**ACTIVITY:** Your copy should match the entries below exactly, apart from the images.

(Itemized modification records)

● ● ● ●

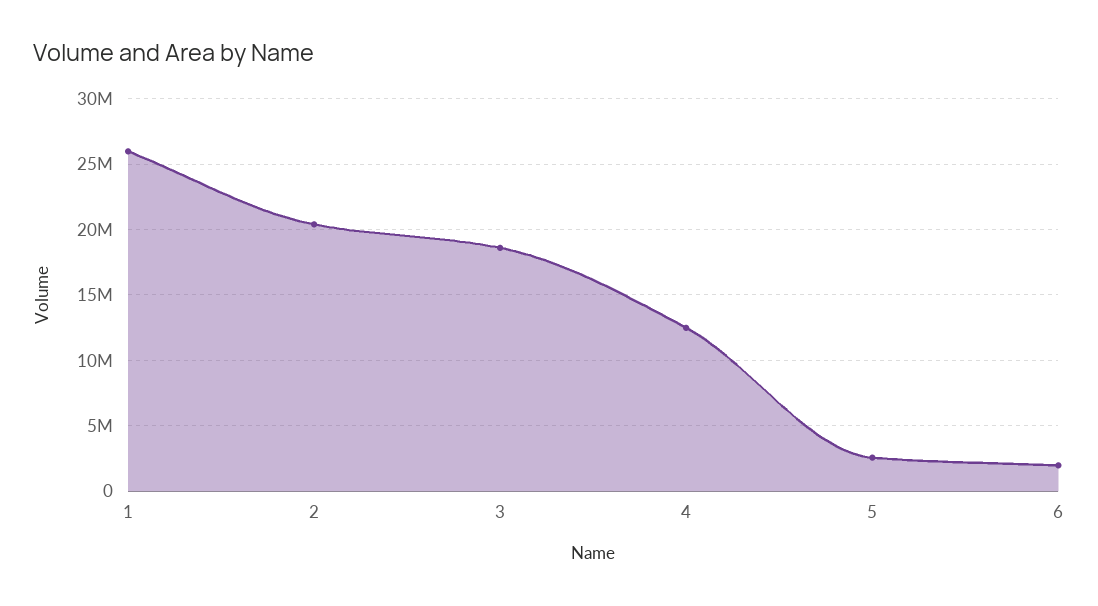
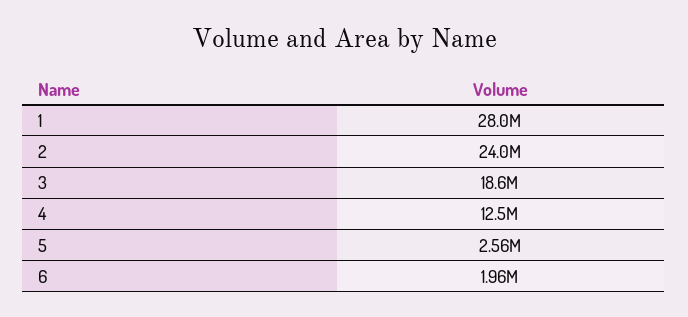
  {
-   "1": 26000000,
+   "1": 28000000,
-   "2": 20500000,
+   "2": 24000000,
    "3": 18600000,
    "4": 12500000,
    "5": 2560000,
    "6": 1960000
  }

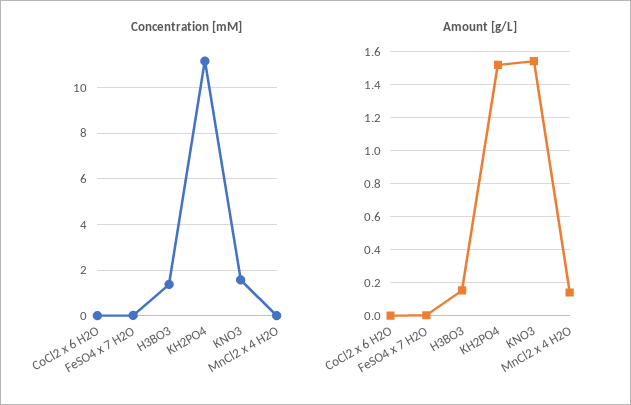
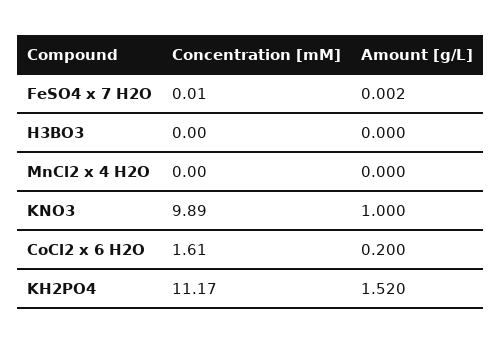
  {
    "Concentration [mM]": {
-     "CoCl2 x 6 H2O": 0,
+     "CoCl2 x 6 H2O": 1.61,
      "FeSO4 x 7 H2O": 0.01,
-     "H3BO3": 1.5,
+     "H3BO3": 0,
      "KH2PO4": 11.17,
-     "KNO3": 1.5,
+     "KNO3": 9.89,
      "MnCl2 x 4 H2O": 0
    },
    "Amount [g/L]": {
-     "CoCl2 x 6 H2O": 0,
+     "CoCl2 x 6 H2O": 0.2,
      "FeSO4 x 7 H2O": 0.002,
-     "H3BO3": 0.15,
+     "H3BO3": 0,
      "KH2PO4": 1.52,
-     "KNO3": 1.55,
+     "KNO3": 1,
-     "MnCl2 x 4 H2O": 0.15
+     "MnCl2 x 4 H2O": 0
    }
  }

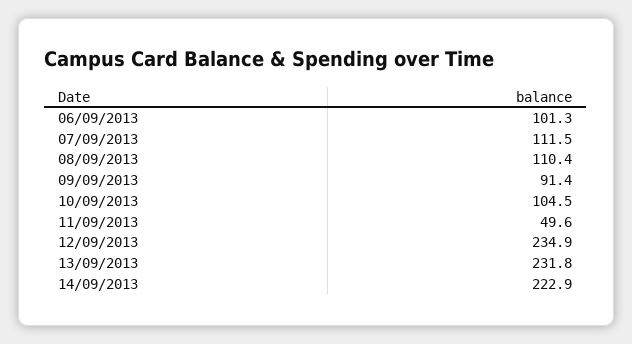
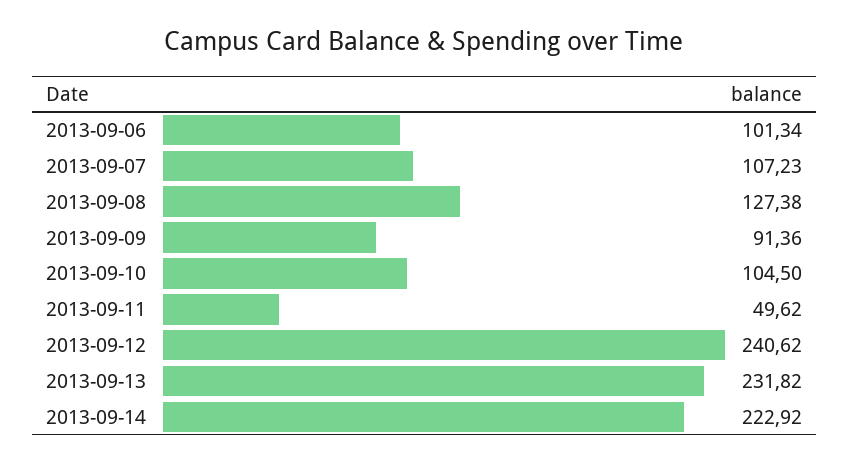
  {
    "06/09/2013": 101.34,
-   "07/09/2013": 111.5,
+   "07/09/2013": 107.23,
-   "08/09/2013": 110.4,
+   "08/09/2013": 127.38,
    "09/09/2013": 91.36,
    "10/09/2013": 104.5,
    "11/09/2013": 49.62,
-   "12/09/2013": 234.9,
+   "12/09/2013": 240.62,
    "13/09/2013": 231.82,
    "14/09/2013": 222.92
  }

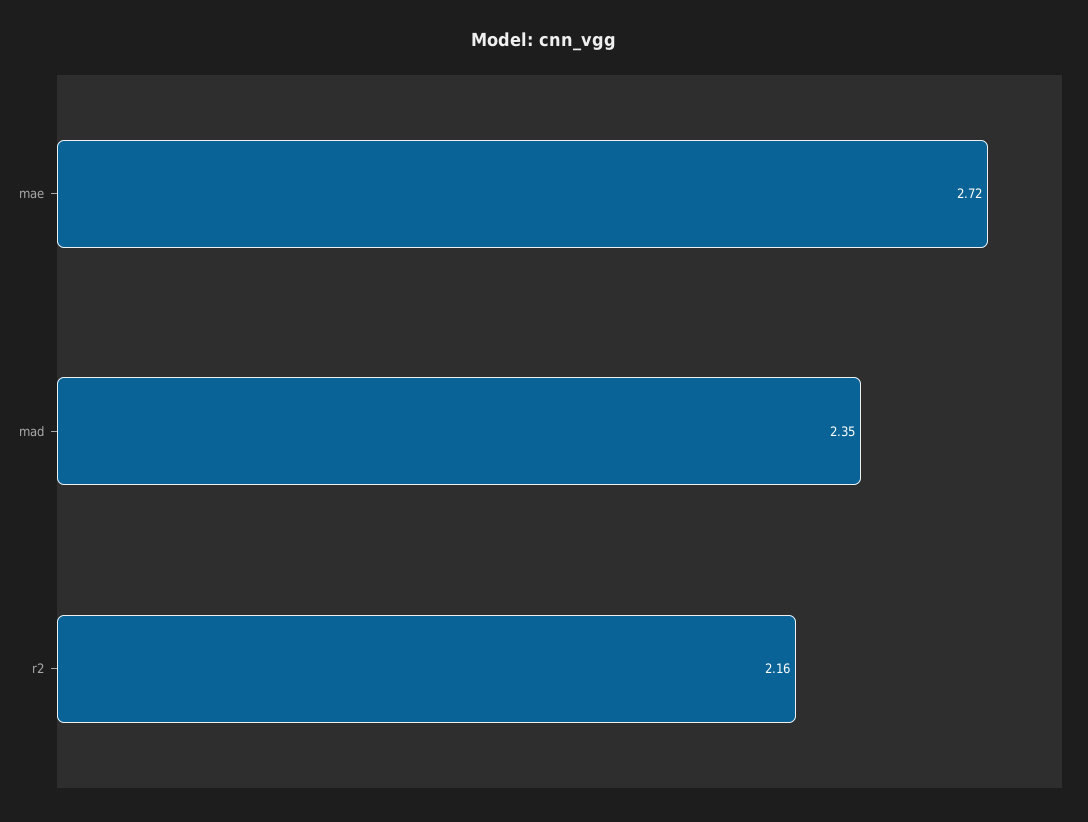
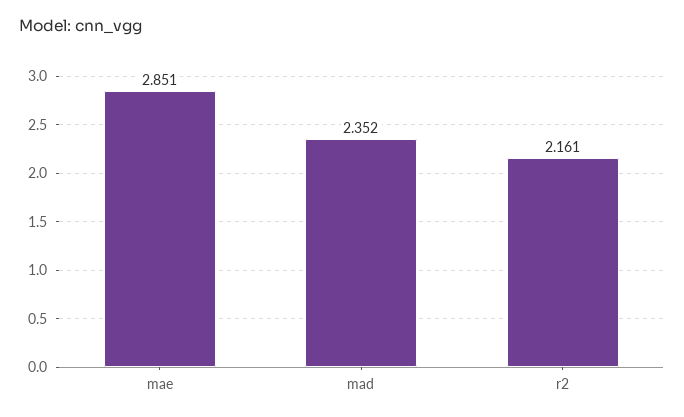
  {
-   "mae": 2.72,
+   "mae": 2.851,
    "mad": 2.352,
    "r2": 2.161
  }

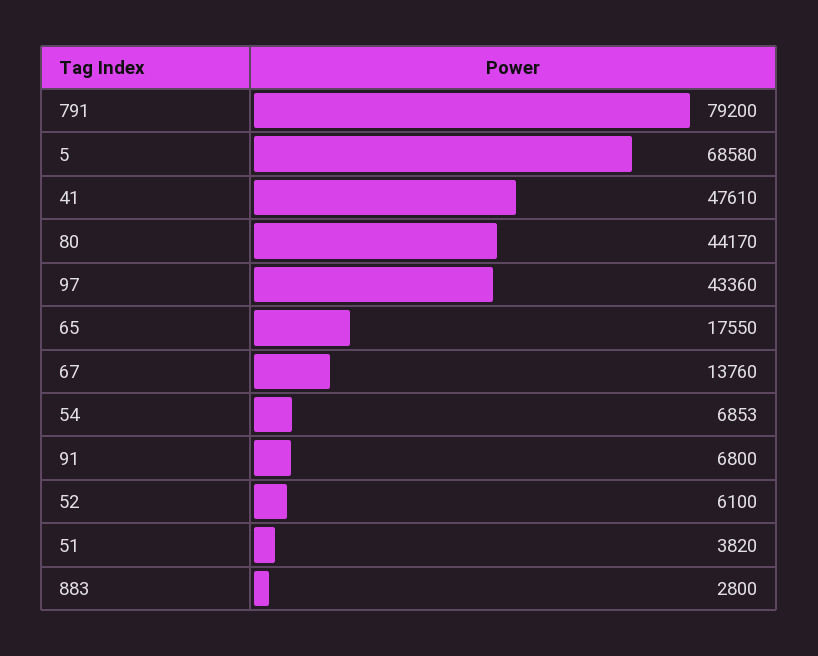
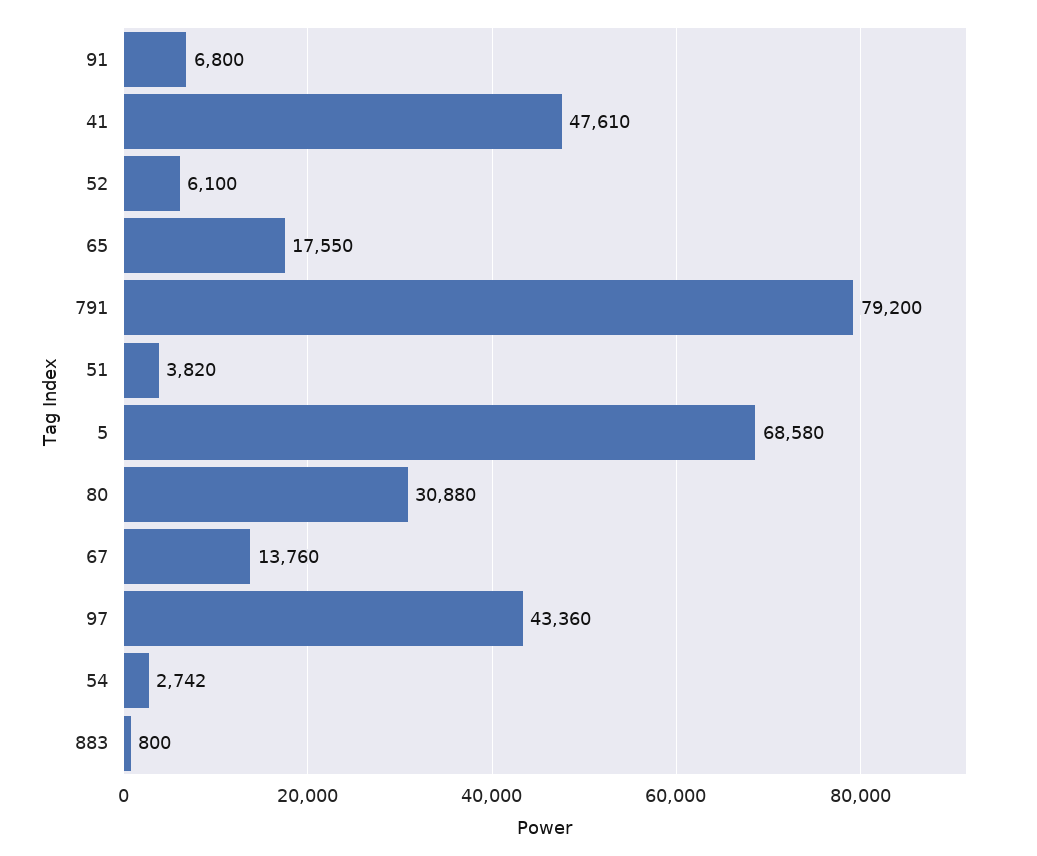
  {
    "791": 79200,
    "5": 68580,
    "41": 47610,
-   "80": 44170,
+   "80": 30880,
    "97": 43360,
    "65": 17550,
    "67": 13760,
-   "54": 6853,
+   "54": 2742,
    "91": 6800,
    "52": 6100,
    "51": 3820,
-   "883": 2800
+   "883": 800
  }

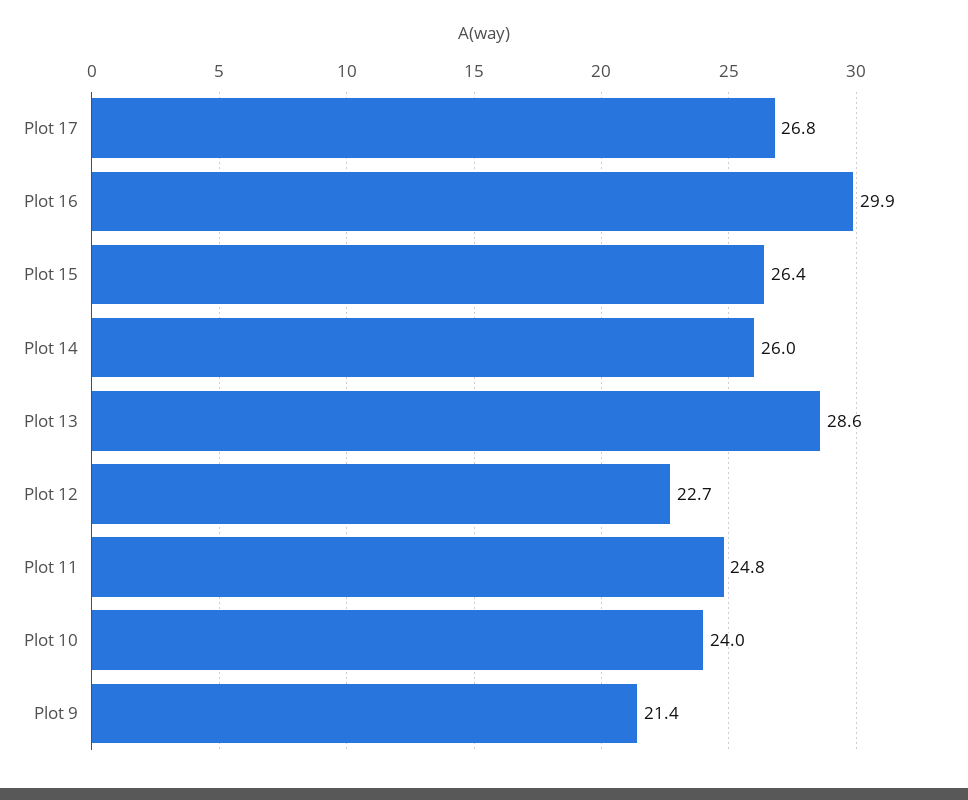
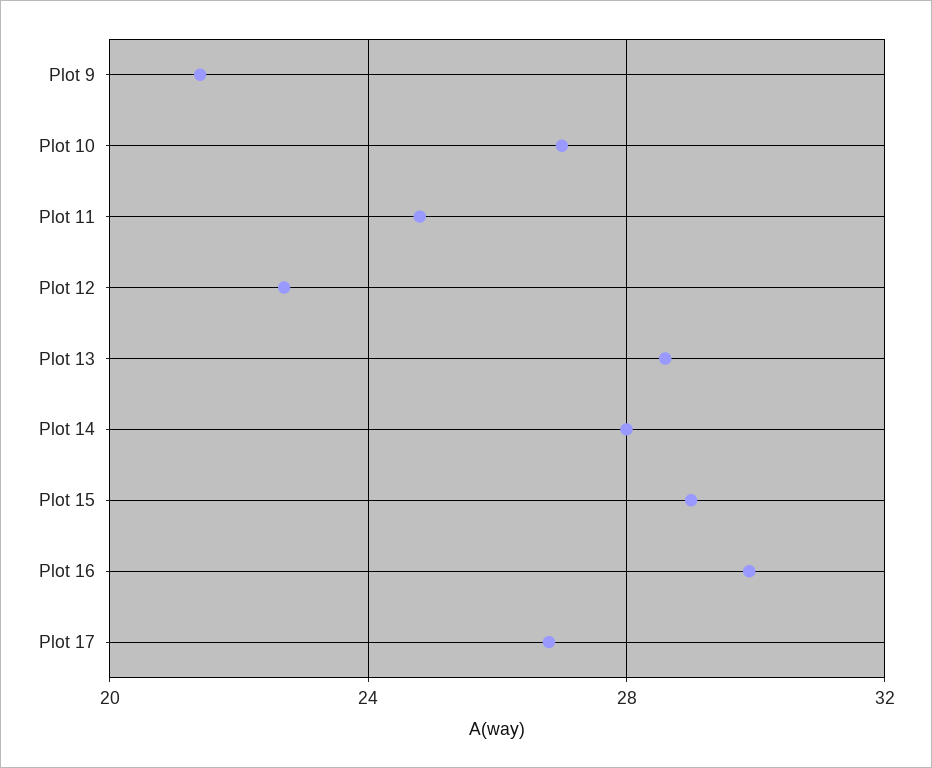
  {
    "Plot 17": 26.8,
    "Plot 16": 29.9,
-   "Plot 15": 26.4,
+   "Plot 15": 29,
-   "Plot 14": 26,
+   "Plot 14": 28,
    "Plot 13": 28.6,
    "Plot 12": 22.7,
    "Plot 11": 24.8,
-   "Plot 10": 24,
+   "Plot 10": 27,
    "Plot 9": 21.4
  }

● ● ● ●

**THE COMPLETED TASK:**
  {
-   "1": 26000000,
+   "1": 28000000,
-   "2": 20500000,
+   "2": 24000000,
    "3": 18600000,
    "4": 12500000,
    "5": 2560000,
    "6": 1960000
  }

  {
    "Concentration [mM]": {
-     "CoCl2 x 6 H2O": 0,
+     "CoCl2 x 6 H2O": 1.61,
      "FeSO4 x 7 H2O": 0.01,
-     "H3BO3": 1.5,
+     "H3BO3": 0,
      "KH2PO4": 11.17,
-     "KNO3": 1.5,
+     "KNO3": 9.89,
      "MnCl2 x 4 H2O": 0
    },
    "Amount [g/L]": {
-     "CoCl2 x 6 H2O": 0,
+     "CoCl2 x 6 H2O": 0.2,
      "FeSO4 x 7 H2O": 0.002,
-     "H3BO3": 0.15,
+     "H3BO3": 0,
      "KH2PO4": 1.52,
-     "KNO3": 1.55,
+     "KNO3": 1,
-     "MnCl2 x 4 H2O": 0.15
+     "MnCl2 x 4 H2O": 0
    }
  }

  {
    "06/09/2013": 101.34,
-   "07/09/2013": 111.5,
+   "07/09/2013": 107.23,
-   "08/09/2013": 110.4,
+   "08/09/2013": 127.38,
    "09/09/2013": 91.36,
    "10/09/2013": 104.5,
    "11/09/2013": 49.62,
-   "12/09/2013": 234.9,
+   "12/09/2013": 240.62,
    "13/09/2013": 231.82,
    "14/09/2013": 222.92
  }

  {
-   "mae": 2.72,
+   "mae": 2.851,
    "mad": 2.352,
    "r2": 2.161
  }

  {
    "791": 79200,
    "5": 68580,
    "41": 47610,
-   "80": 44170,
+   "80": 30880,
    "97": 43360,
    "65": 17550,
    "67": 13760,
-   "54": 6853,
+   "54": 2742,
    "91": 6800,
    "52": 6100,
    "51": 3820,
-   "883": 2800
+   "883": 800
  }

  {
    "Plot 17": 26.8,
    "Plot 16": 29.9,
-   "Plot 15": 26.4,
+   "Plot 15": 29,
-   "Plot 14": 26,
+   "Plot 14": 28,
    "Plot 13": 28.6,
    "Plot 12": 22.7,
    "Plot 11": 24.8,
-   "Plot 10": 24,
+   "Plot 10": 27,
    "Plot 9": 21.4
  }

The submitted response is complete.